* Document segment
Your current table is in fact correctly normalized insofar as the Crop and
County columns are concerned. The fact that "each crop name appears hundreds
of times" is perfectly acceptable. You don't say what the other columns are
so I can't comment on them. If for instance the table includes a State
column then that is redundant as County determines State.
What you are lacking are referenced Crops and Counties tables to allow
referential integrity to be enforced, and a States table if your current
table includes a State column. I'll assume that it does as far as the
examples below are concerned, so the first steps would be to create a States
table, with column State (primary key); a Counties table with columns County
(primary key) and State; and a Crops table with column Crop (primary key).
I've assumed that county names are unique, i.e. no two states have a county
of the same name.
The general principle underlying the process of decomposing a table into a
set of normalized tables is that the referenced tables are filled first, then
the referencing tables. In your case your existing table is the referencing
table of course, so it doesn't need filling. To fill the refaced tables
you'd execute three 'append' queries:
1. Fill the States table if necessary with:
INSERT INTO States(State)

Text extracted from each page:
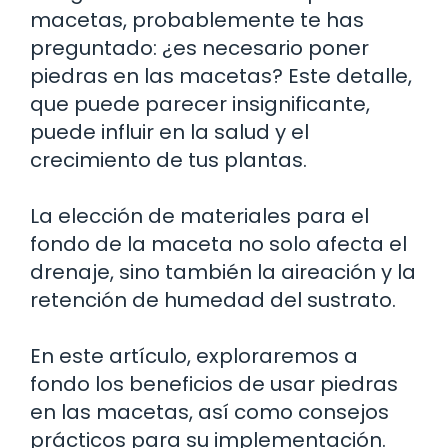
macetas, probablemente te has
preguntado: ¿es necesario poner
piedras en las macetas? Este detalle,
que puede parecer insignificante,
puede influir en la salud y el
crecimiento de tus plantas.
La elección de materiales para el
fondo de la maceta no solo afecta el
drenaje, sino también la aireación y la
retención de humedad del sustrato.
En este artículo, exploraremos a
fondo los beneficios de usar piedras
en las macetas, así como consejos
prácticos para su implementación.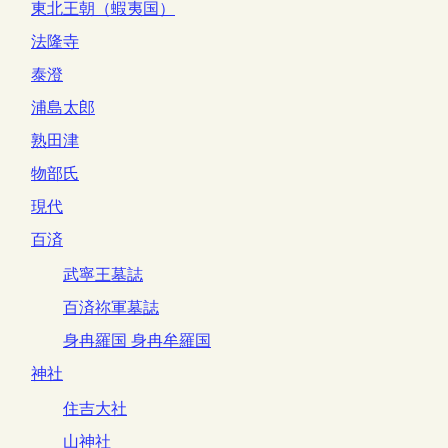
東北王朝（蝦夷国）
法隆寺
泰澄
浦島太郎
熟田津
物部氏
現代
百済
武寧王墓誌
百済祢軍墓誌
身冉羅国 身冉牟羅国
神社
住吉大社
山神社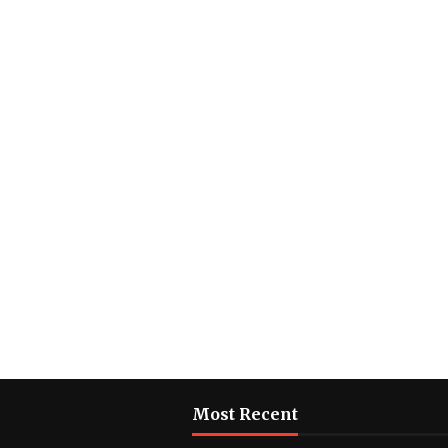
Most Recent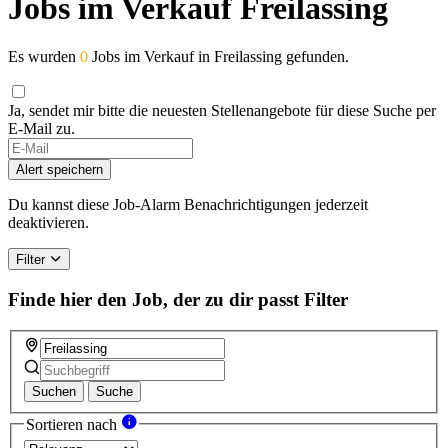
Jobs im Verkauf Freilassing
Es wurden
0
Jobs im Verkauf in Freilassing gefunden.
Ja, sendet mir bitte die neuesten Stellenangebote für diese Suche per
E-Mail zu.
Alert speichern
Du kannst diese Job-Alarm Benachrichtigungen jederzeit
deaktivieren.
Filter
Finde hier den Job, der zu dir passt
Filter
Suchen
Suche
Sortieren nach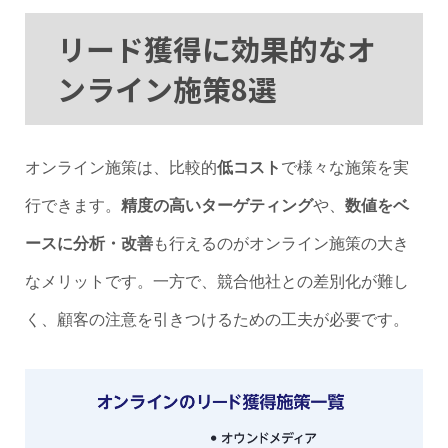
リード獲得に効果的なオ
ンライン施策8選
オンライン施策は、比較的
低コスト
で様々な施策を実
行できます。
精度の高いターゲティング
や、
数値をベ
ースに分析・改善
も行えるのがオンライン施策の大き
なメリットです。一方で、競合他社との差別化が難し
く、顧客の注意を引きつけるための工夫が必要です。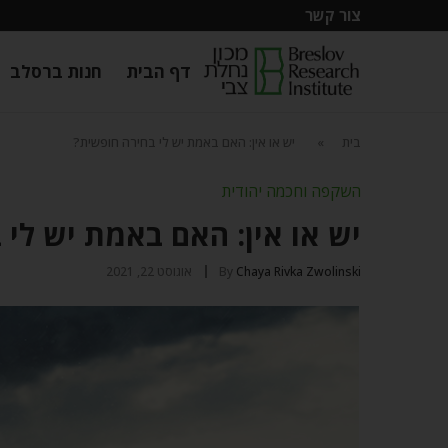
צור קשר
דף הבית
חנות ברסלב
בית
»
יש או אין: האם באמת יש לי בחירה חופשית?
השקפה וחכמה יהודית
יש או אין: האם באמת יש לי 
Chaya Rivka Zwolinski
By
אוגוסט 22, 2021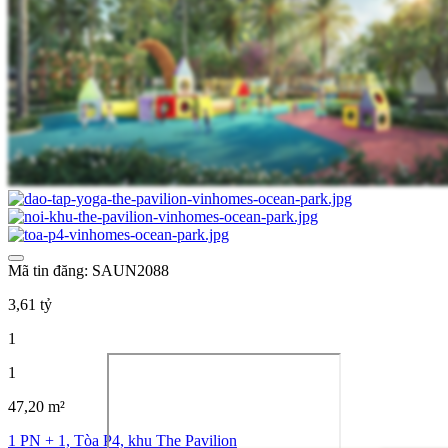
Mã tin đăng: SAUN2088
3,61 tỷ
1
1
47,20 m²
1 PN + 1, Tòa P4, khu The Pavilion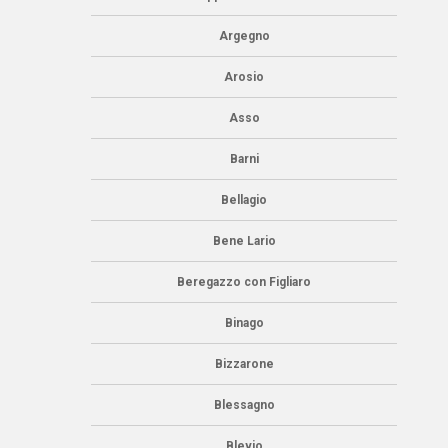
Argegno
Arosio
Asso
Barni
Bellagio
Bene Lario
Beregazzo con Figliaro
Binago
Bizzarone
Blessagno
Blevio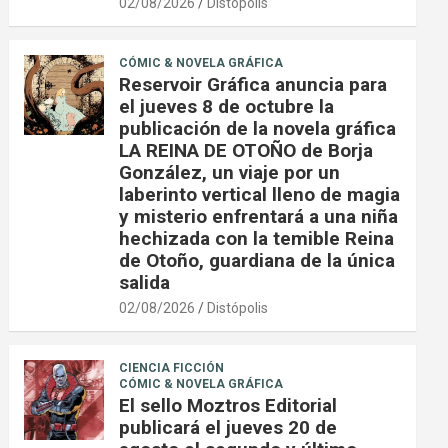
02/08/2026
Distópolis
CÓMIC & NOVELA GRÁFICA
Reservoir Gráfica anuncia para
el jueves 8 de octubre la
publicación de la novela gráfica
LA REINA DE OTOÑO de Borja
González, un viaje por un
laberinto vertical lleno de magia
y misterio enfrentará a una niña
hechizada con la temible Reina
de Otoño, guardiana de la única
salida
02/08/2026
Distópolis
CIENCIA FICCIÓN
CÓMIC & NOVELA GRÁFICA
El sello Moztros Editorial
publicará el jueves 20 de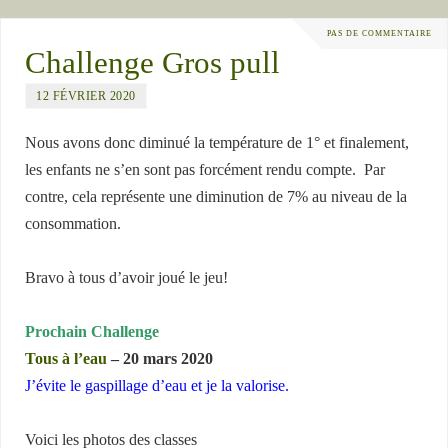
PAS DE COMMENTAIRE
Challenge Gros pull
12 FÉVRIER 2020
Nous avons donc diminué la température de 1° et finalement,
les enfants ne s’en sont pas forcément rendu compte. Par
contre, cela représente une diminution de 7% au niveau de la
consommation.
Bravo à tous d’avoir joué le jeu!
Prochain Challenge
Tous à l’eau
– 20 mars 2020
J’évite le gaspillage d’eau et je la valorise.
Voici les photos des classes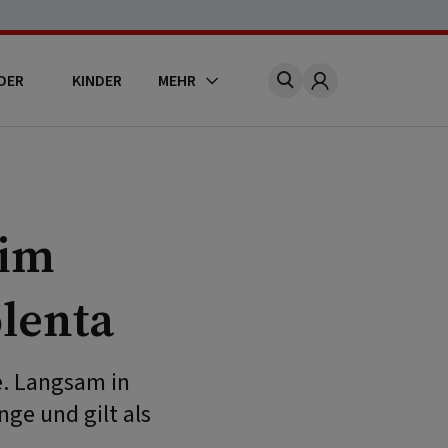
DER
KINDER
MEHR
Account
 im
olenta
e. Langsam in
ge und gilt als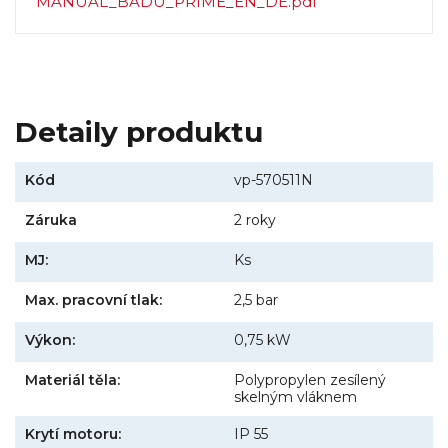
MANUAL_BADU_PRIME_EN_DE.pdf
Detaily produktu
Kód
vp-570511N
Záruka
2 roky
MJ:
Ks
Max. pracovní tlak:
2,5 bar
Výkon:
0,75 kW
Materiál těla:
Polypropylen zesílený
skelným vláknem
Krytí motoru:
IP 55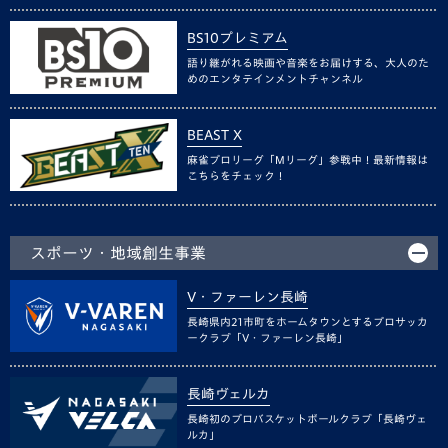
BS10プレミアム
語り継がれる映画や音楽をお届けする、大人のた
めのエンタテインメントチャンネル
BEAST X
麻雀プロリーグ「Mリーグ」参戦中！最新情報は
こちらをチェック！
スポーツ・地域創生事業
V・ファーレン長崎
長崎県内21市町をホームタウンとするプロサッカ
ークラブ「V・ファーレン長崎」
長崎ヴェルカ
長崎初のプロバスケットボールクラブ「長崎ヴェ
ルカ」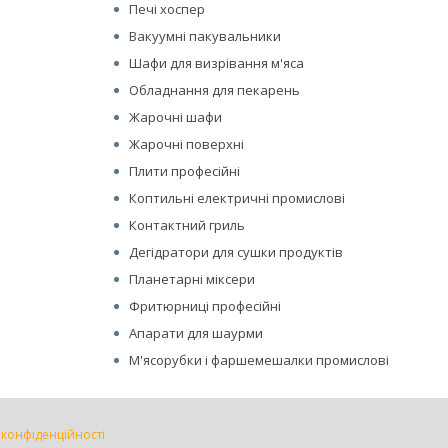
Печі хоспер
Вакуумні пакувальники
Шафи для визрівання м'яса
Обладнання для пекарень
Жарочні шафи
Жарочні поверхні
Плити професійні
Коптильні електричні промислові
Контактний гриль
Дегідратори для сушки продуктів
Планетарні міксери
Фритюрниці професійні
Апарати для шаурми
М'ясорубки і фаршемешалки промислові
 конфіденційності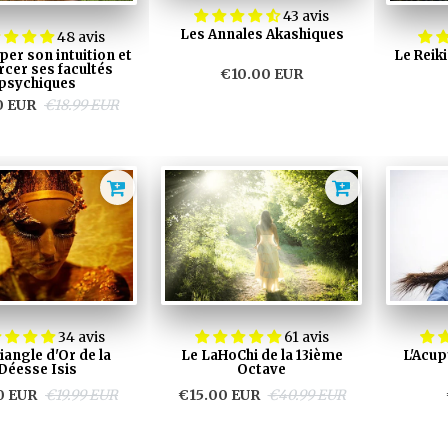
43 avis
Les Annales Akashiques
48 avis
er son intuition et
Le Reik
rcer ses facultés
€10.00 EUR
psychiques
0 EUR
€18.99 EUR
34 avis
61 avis
iangle d'Or de la
Le LaHoChi de la 13ième
L'Acup
Déesse Isis
Octave
0 EUR
€19.99 EUR
€15.00 EUR
€40.99 EUR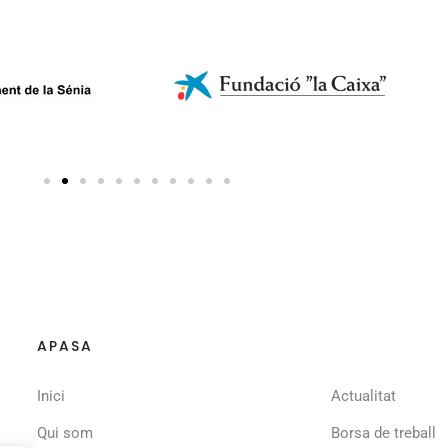
APASA
Inici
Actualitat
Qui som
Borsa de treball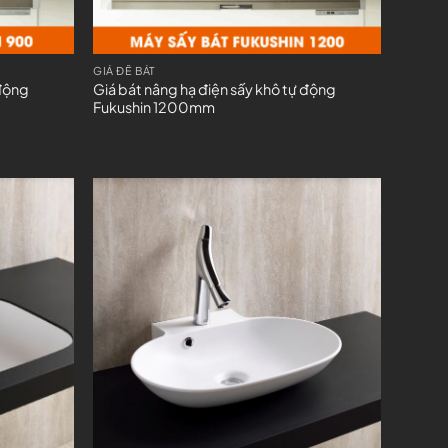
GIÁ ĐỂ BÁT
 động
Giá bát nâng hạ điện sấy khô tự động
Fukushin 1200mm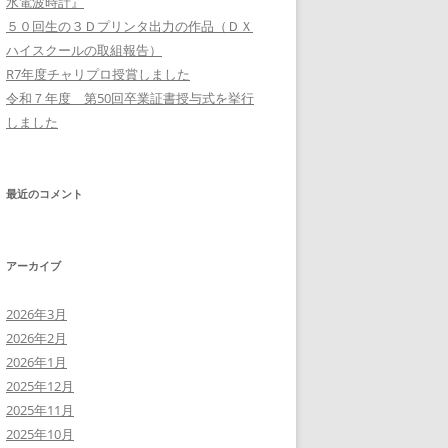
水電波時計』
５０回生の３Ｄプリンタ出力の作品（ＤＸ
ハイスクールの取組報告）
R7年度チャリプロ授賞しました
令和７年度 第50回卒業証書授与式を挙行
しました
最近のコメント
アーカイブ
2026年3月
2026年2月
2026年1月
2025年12月
2025年11月
2025年10月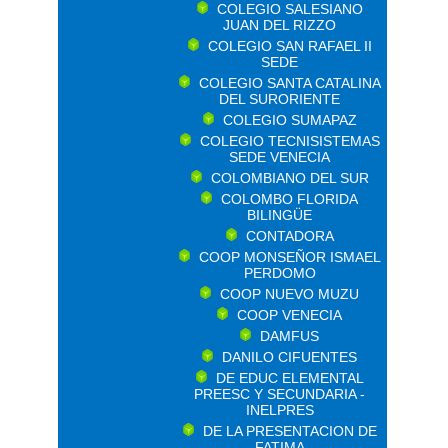
COLEGIO SALESIANO
JUAN DEL RIZZO
COLEGIO SAN RAFAEL II
SEDE
COLEGIO SANTA CATALINA
DEL SURORIENTE
COLEGIO SUMAPAZ
COLEGIO TECNISISTEMAS
SEDE VENECIA
COLOMBIANO DEL SUR
COLOMBO FLORIDA
BILINGÜE
CONTADORA
COOP MONSEÑOR ISMAEL
PERDOMO
COOP NUEVO MUZU
COOP VENECIA
DAMFUS
DANILO CIFUENTES
DE EDUC ELEMENTAL
PREESC Y SECUNDARIA -
INELPRES
DE LA PRESENTACION DE
FATIMA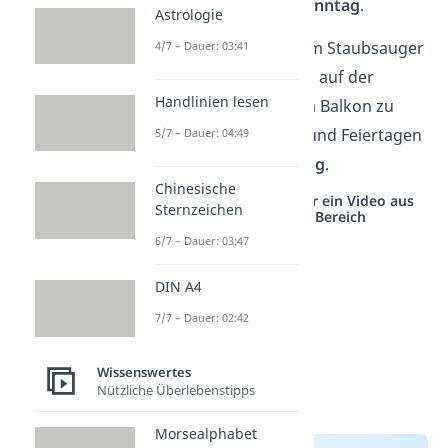
werden — auch am
Sonntag
.
Astrologie
Achtung:
Bevor du zum Staubsauger
4/7 – Dauer: 03:41
greifst: Draußen, etwa auf der
Handlinien lesen
Terrasse oder auf dem Balkon zu
saugen, gilt an Sonn- und Feiertagen
5/7 – Dauer: 04:49
immer
als
Ruhestörung
.
Chinesische
Studyflix vernetzt: Hier ein Video aus
Sternzeichen
einem anderen Bereich
6/7 – Dauer: 03:47
DIN A4
7/7 – Dauer: 02:42
Wissenswertes
Nützliche Überlebenstipps
Morsealphabet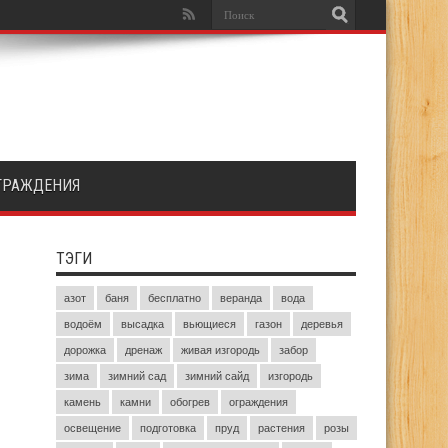
ГРАЖДЕНИЯ
ТЭГИ
азот
баня
бесплатно
веранда
вода
водоём
высадка
вьющиеся
газон
деревья
дорожка
дренаж
живая изгородь
забор
зима
зимний сад
зимний сайд
изгородь
камень
камни
обогрев
ограждения
освещение
подготовка
пруд
растения
розы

* What to do
1 – In the forum answer on normalizing the crop table, why would a State column in the current table be redundant? Reply in one to three sentences.
2 – Write what follows the last line of the forum answer on normalizing the crop table.

* Your responses
1 – A State column would be redundant because County determines State.

2 –
SELECT DISTINCT State
FROM YourCurrentTable
ORDER BY State;
2. File the Counties table with
INSERT INTO Counties(County,State)
SELECT DISTINCT County,State
FROM YourCurrentTable
ORDER BY County, State;
3. Fill the Crops table with:
INSERT INTO Crops(Crop)
SELECT DISTINCT Crop
FROM YourCurrentTable
ORDER BY Crop;
In each case the ORDER BY clause isn't really necessary; its just for
neatness.
The next step is to create relationships between Countes and States on State
if necessary; between YourCurrentTable and Counties on County; and between
YourCurrentTable and Crops on Crop. In each case enforce referential
integrity and cascade updates. Finally, once you are sure the data in the
new tables is correct delete the redundant State column from YourCurrentTable
if necessary.
The above model uses natural keys, which is perfectly OK in this case as the
values of the Crop, County and State are all unique. The primary key of
YourCurrentTable is a composite one of County and Crop. What this table is
modelling in fact is a many-to-many relationship type between the Counties
and Crops entity types. As it stands the table can of course record only one
instance of a crop per county. I'd have expected a column such as
PlantingYear for instance so that the table can record plantings over time,
in which case the PlantingYear column would also be part of the table's
primary key. If by any chance you are creating separate tables for this then
that's a bad design as its encoding data as table names. Data must be stored
as explicit values at column positions in rows in tables and in no other way;
it was Codd's Rule 1, the Information Rule, when he first proposed the
database relational model in 1971.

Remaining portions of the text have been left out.